Improve results and develop a corporate culture to rave about
Whether you are a large organization that stages mass orientations or a small company who adds new personnel only once in a while, establishing great introductory procedures is critical for retention, morale, and productivity. This list of Dos and Don’ts will help managers improve results and establish a corporate culture people will rave about.
PRIOR TO ARRIVAL
Do have an onboarding and orientation plan prepared. Don’t wing it.
You never have a second chance to make a good first impression.
Make sure all necessary paperwork is in order. Have passwords, telecom equipment, computers, and any necessary building access codes set up prior to arrival. Want to impress them? Have their personal business cards ready and waiting on the desk.
Prepare a packet of information containing instructions for setting up voice mail, email and mobile devices. Include an organizational chart, a list of department member names and phone numbers, printed marketing materials, and even a copy of the annual report that includes the mission statement, office locations and operating statements.
Do separate onboarding and orientation. Don’t assume they are the same thing.
Orientation is teaching the new-hire about the company, its employment policies, benefits and management structure; the necessary HR information they need to fully understand their employment.
Onboarding introduces them to your company’s brand, culture, and work environment. It sets the tone for what’s expected of them and how they will interact within in the environment.
Orientation takes a couple of hours to convey, while onboarding takes months to learn.
Do announce the arrival before the first day. Don’t assume everyone knows you’ve filled your job vacancy.
Send a communication to members of the department, key stakeholders and security staff . Let them know someone new is joining the team. Give them the 411: who they are, what they’ll do, and when they’ll arrive.
FIRST DAY, WEEK, MONTH ON THE JOB
Do take responsibility of the onboarding process. Don’t behave as if orienting new-hires is an inconvenience.
At some point everyone is the “new kid”. Remember what that’s like? To ensure they feel they belong, be welcoming. If your schedule is full, take responsibility for the most important tasks and delegate the rest to someone else.
In addition to making yourself available for the new team member, you may want to identify someone on the team to help answer day-to-day questions for the first few weeks.
Do have an agenda and schedule prepared. Don’t believe onboarding ends after the first day.
Take a tour of the facility. Begin by showing them their work space. Make sure it’s clean and stocked with supplies. Establish a timeline and notify other individuals when they can expect to meet the new colleague.
Break up the day into digestible chunks: orientation, desk time, walking tours, and team meetings. Keep things interactive and interesting. Don’t provide tutorials without giving an opportunity to ask questions. This practice brings them up to speed quickly and identifies areas in which they may need further coaching.
Set up a lunch date right away with members of the team.
Have an assignment ready to go from day one. Everyone wants to feel like they can contribute.
Spread the onboarding process out over the first week, allowing them to go home and digest the information they are learning for the first time.
Do talk about corporate culture.
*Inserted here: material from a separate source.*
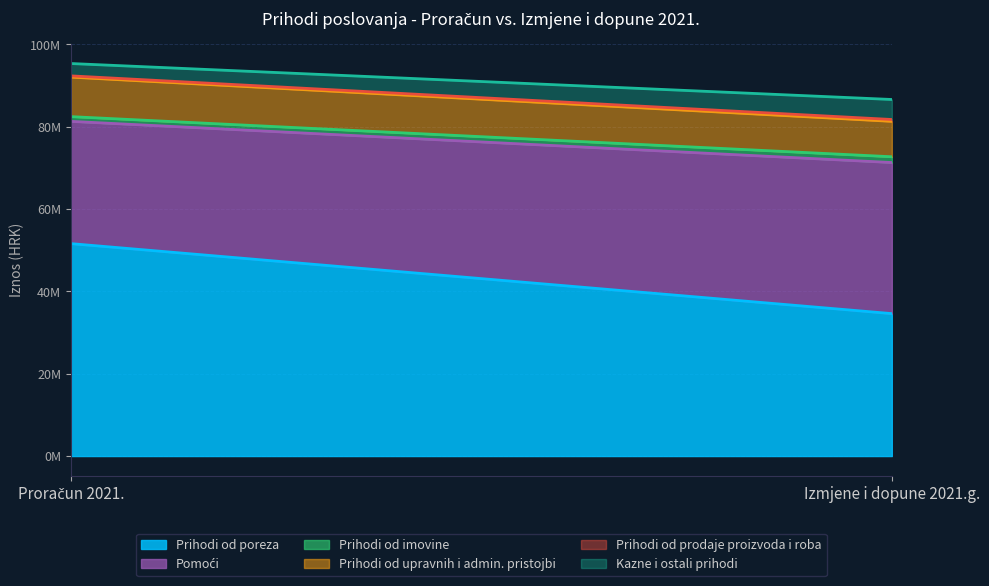

At Izmjene i dopune 2021.g., list the series in order from smallest to largest.

Prihodi od prodaje proizvoda i roba, Prihodi od imovine, Kazne i ostali prihodi, Prihodi od upravnih i admin. pristojbi, Prihodi od poreza, Pomoći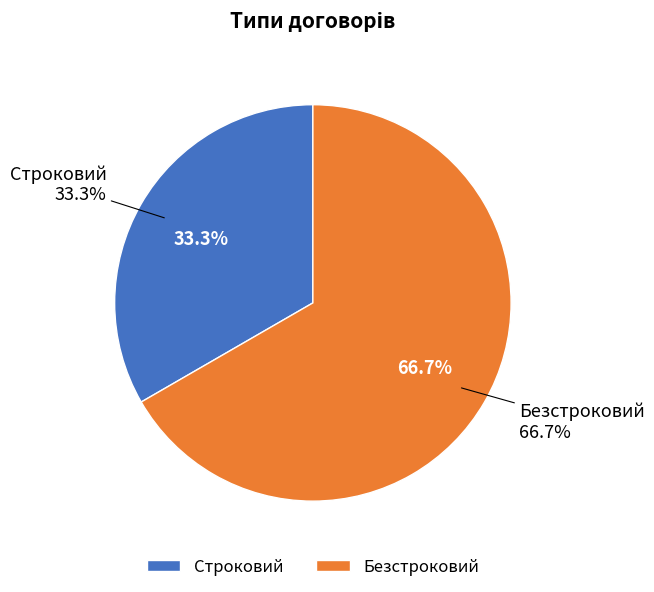

What is the change in value from Строковий to Безстроковий?

+1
Don’t miss the opportunity to build a brand loyal employee.
Building a corporate brand begins from the inside. If your company is focused on service, make sure internal service emulates that which you provide to your customer. Never speak negatively about anyone, or what you view to be the company’s shortcomings.
Build brand allegiance by giving them a logoed coffee cup or pen to use. Also outline your company’s social media policies. If your organization permits, give them the links to the company Twitter feed, Facebook page, and other channels. It builds internal networking and expands your brand externally.
FIRST SIX MONTHS
Do follow up regularly for the first few months. Don’t leave them high and dry after the first day.
The learning curve is the steepest in the first week. It usually takes six months for the average person to reach their stride within a new organization.
Set up check-in meetings in advance. It will give the new employee an opportunity to express their concerns and ask questions.
Share points about your managerial style. Set expectations on how you like to receive communications or project proposals. Do you expect weekly check-ins or just reports, prefer email vs. phone calls, or even I.M.?
Ignoring the importance of orientation and onboarding, like trying to cram in 24-hours-worth of training information into an eight hour day, will only serve to disorient the new-hire. Don’t leave them with a bad impression and regrets. Poor onboarding tells them:
- The company is unprofessional, ergo – I don’t have to be professional
- The company doesn’t care about its employees – so why should I care about its customers
- I’m just a body in a chair – this is just a temporary job for me
Keep the “Dos” in mind and see improved retention, greater productivity, and higher morale.